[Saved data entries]
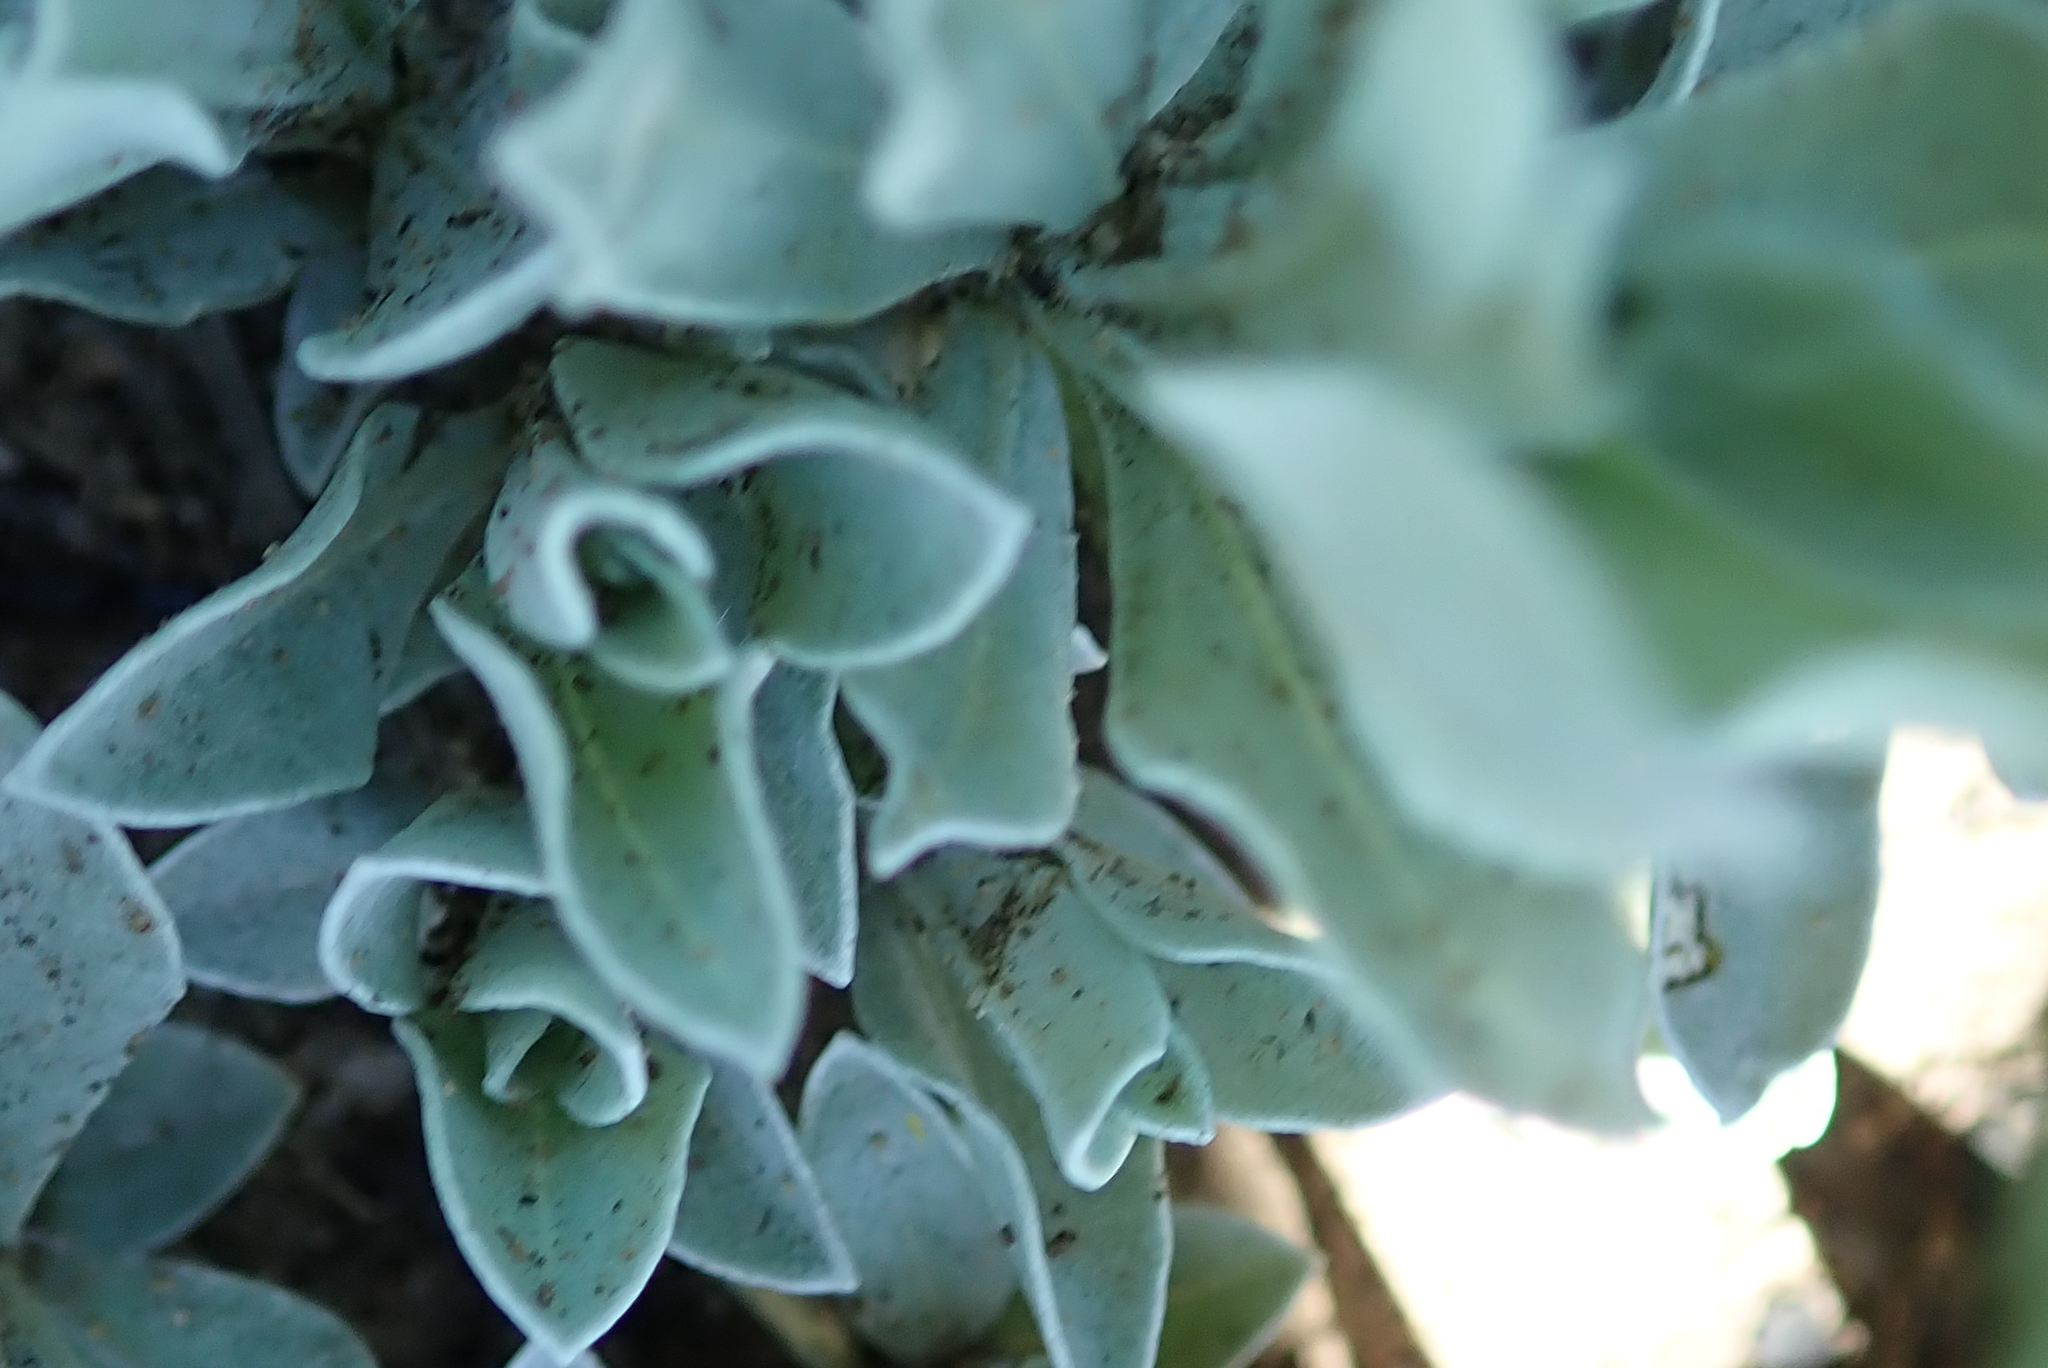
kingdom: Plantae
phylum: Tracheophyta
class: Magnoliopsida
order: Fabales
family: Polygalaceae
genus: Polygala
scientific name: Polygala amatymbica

---

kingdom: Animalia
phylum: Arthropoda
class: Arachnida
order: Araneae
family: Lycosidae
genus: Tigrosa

==

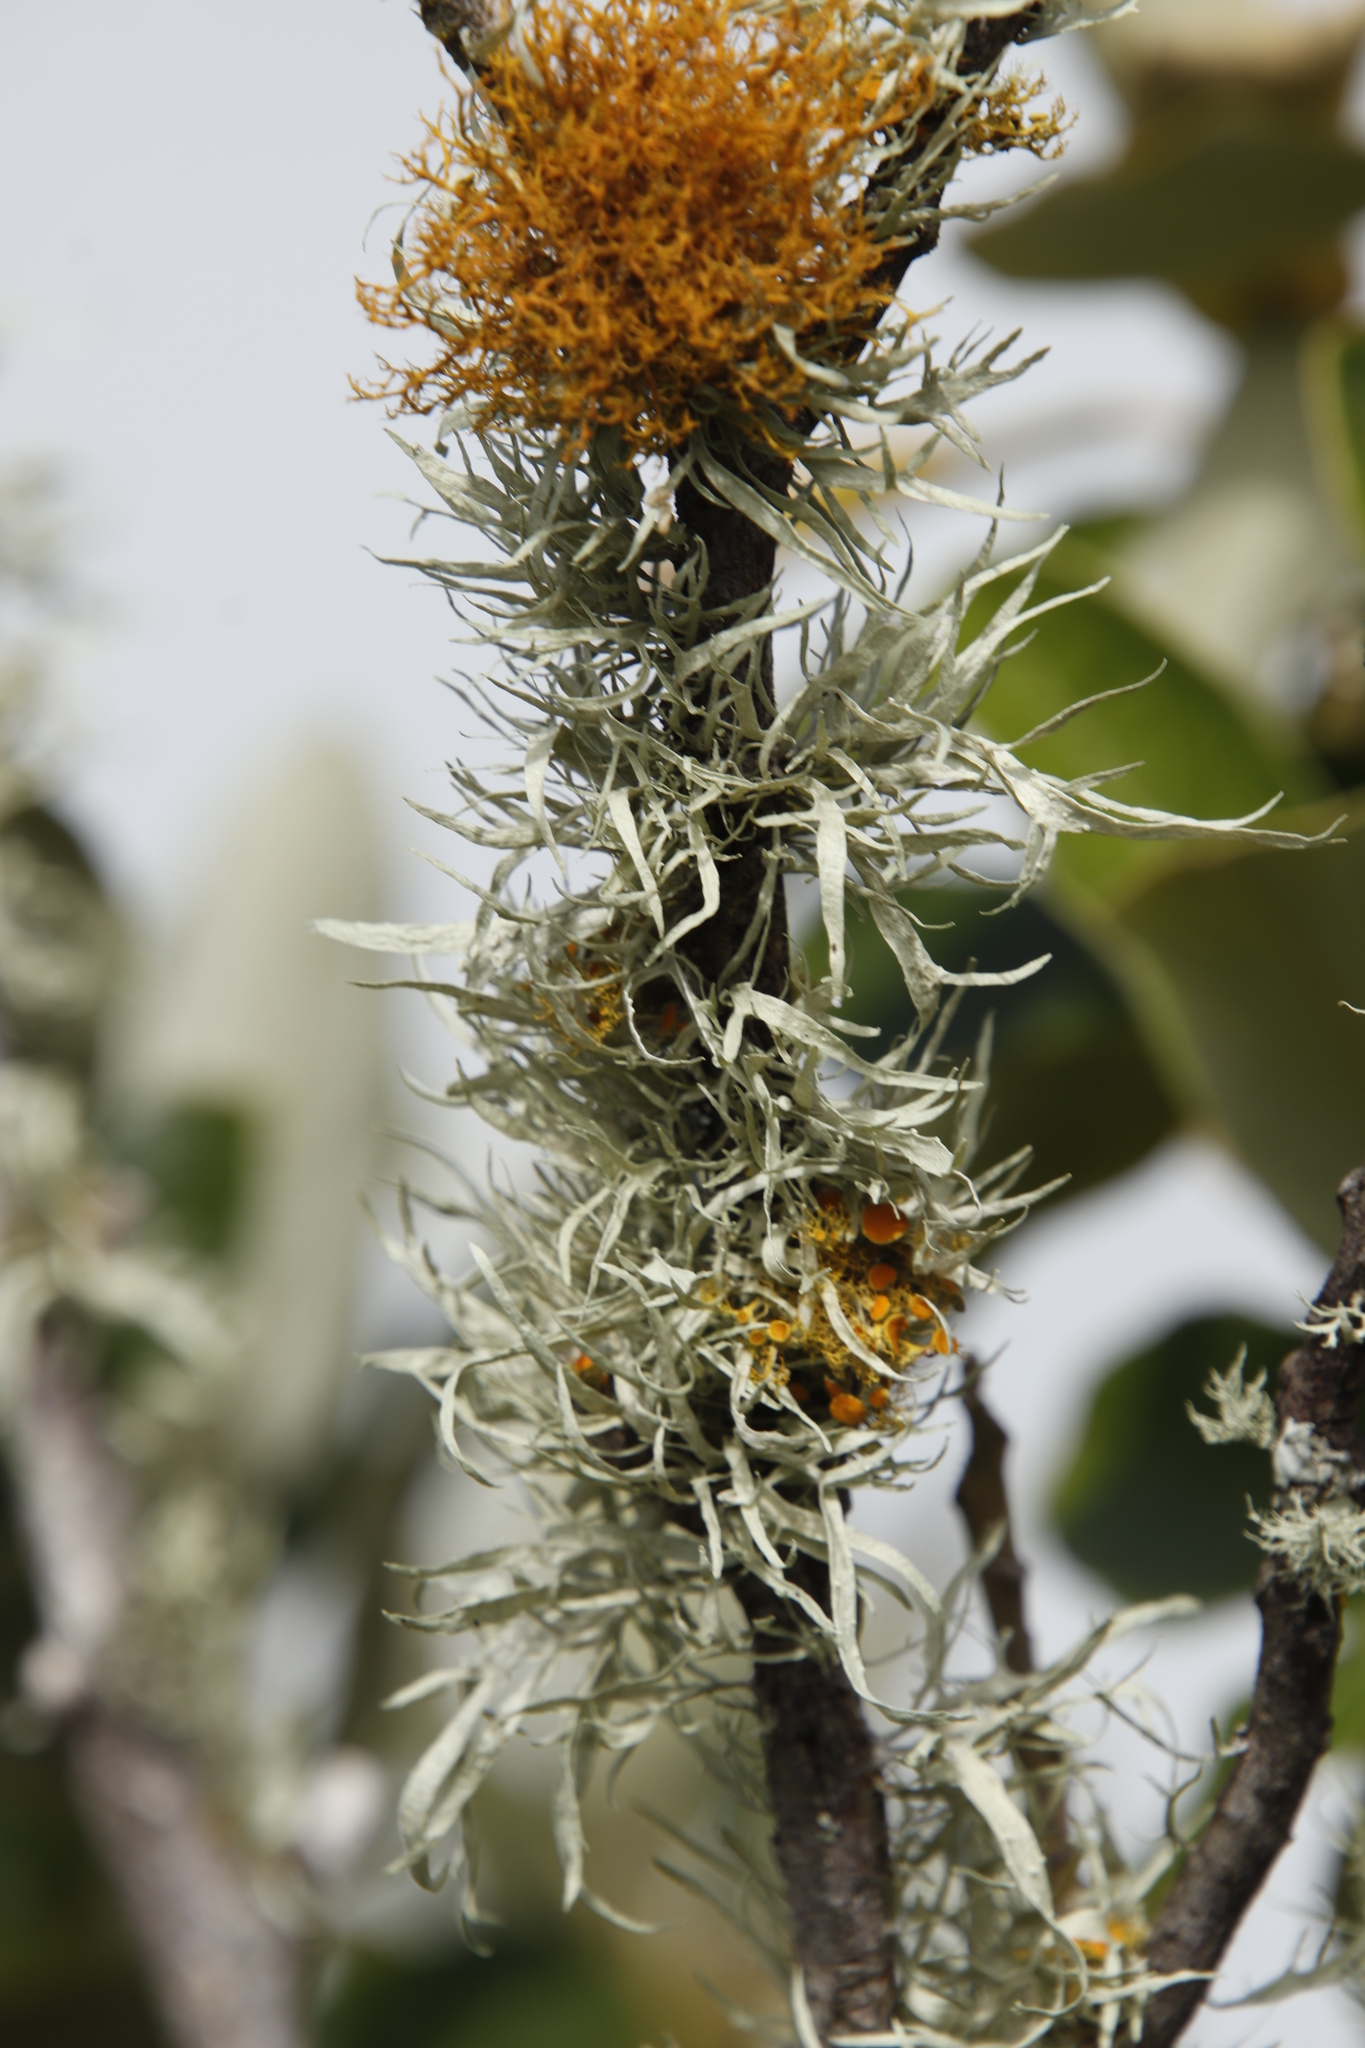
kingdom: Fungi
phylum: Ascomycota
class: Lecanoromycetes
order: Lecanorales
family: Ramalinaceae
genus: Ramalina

**TASK OBJECTIVE**
Copy out the lines above, starting from the line that contains "kingdom: Plantae" and ending with the line that contains "scientific name: Polygala amatymbica", including both of those lines.

**COMPLETE ANSWER**
kingdom: Plantae
phylum: Tracheophyta
class: Magnoliopsida
order: Fabales
family: Polygalaceae
genus: Polygala
scientific name: Polygala amatymbica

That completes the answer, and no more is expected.